Clouds and precipitation remain the most critical forecast elements in numerical weather prediction. The impact on societal activities related to business and transportation is broad. Increasingly these activities are becoming more time-critical as our transportation and business arteries become more congested. This mandates that weather be monitored at more frequent intervals and forecasts be issued with shorter lead times.

The primary issue for short term forecasts is model spin-up time. Forecasters need predictions where clouds and precipitation are available from the earliest time periods. At the Forecast Systems Laboratory we are seeking solutions for running forecast models in computationally limited environments, yet still offering initial conditions that have accurate representations of the water environment. Recent work with a high resolution cloud analysis and focus on the analysis of water in all phases have allowed us to consider merging the derived water environment with model initial conditions. The classically applied variational method continues to provide a means for complex analysis problems of this type. By running a simple, offline cloud model which retrieves liquid and ice partitioning and an estimate of vertical motion from the observed clouds, the variational scheme is designed to accept cloud vertical motion estimates and ice and water content as observations. The cloud vertical motion "observations" are fully coupled to the three dimensional mass and momentum fields using dynamical constraints which minimize the Eularian tendencies in the u- and v-components and ensure continuity is satisfied everywhere in the domain.

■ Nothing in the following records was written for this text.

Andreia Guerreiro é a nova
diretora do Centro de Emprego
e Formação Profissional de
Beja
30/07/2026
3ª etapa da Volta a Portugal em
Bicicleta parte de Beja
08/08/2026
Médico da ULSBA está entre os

The scheme performs the analysis on the increment from an input model background. The variational scheme allows for model error (daily compiled) to be input explicitly at each gridpoint. When these grids are used to initialize a non-hydrostatic model, we find that there is no spin-up time and consequently excellent continuity between the initial condition and subsequent forecasts. Validation indicates that the initialization scheme provides better forecasts of state and cloud variables for about 6-9 hours in a limited domain, compared to runs where the model is initialized with the background only. Another advantage is that it need be run only once (no nudging is necessary) and is computationally efficient. This paper is complementary to others in the conference fully describing the moisture analysis and verification statistics for the model.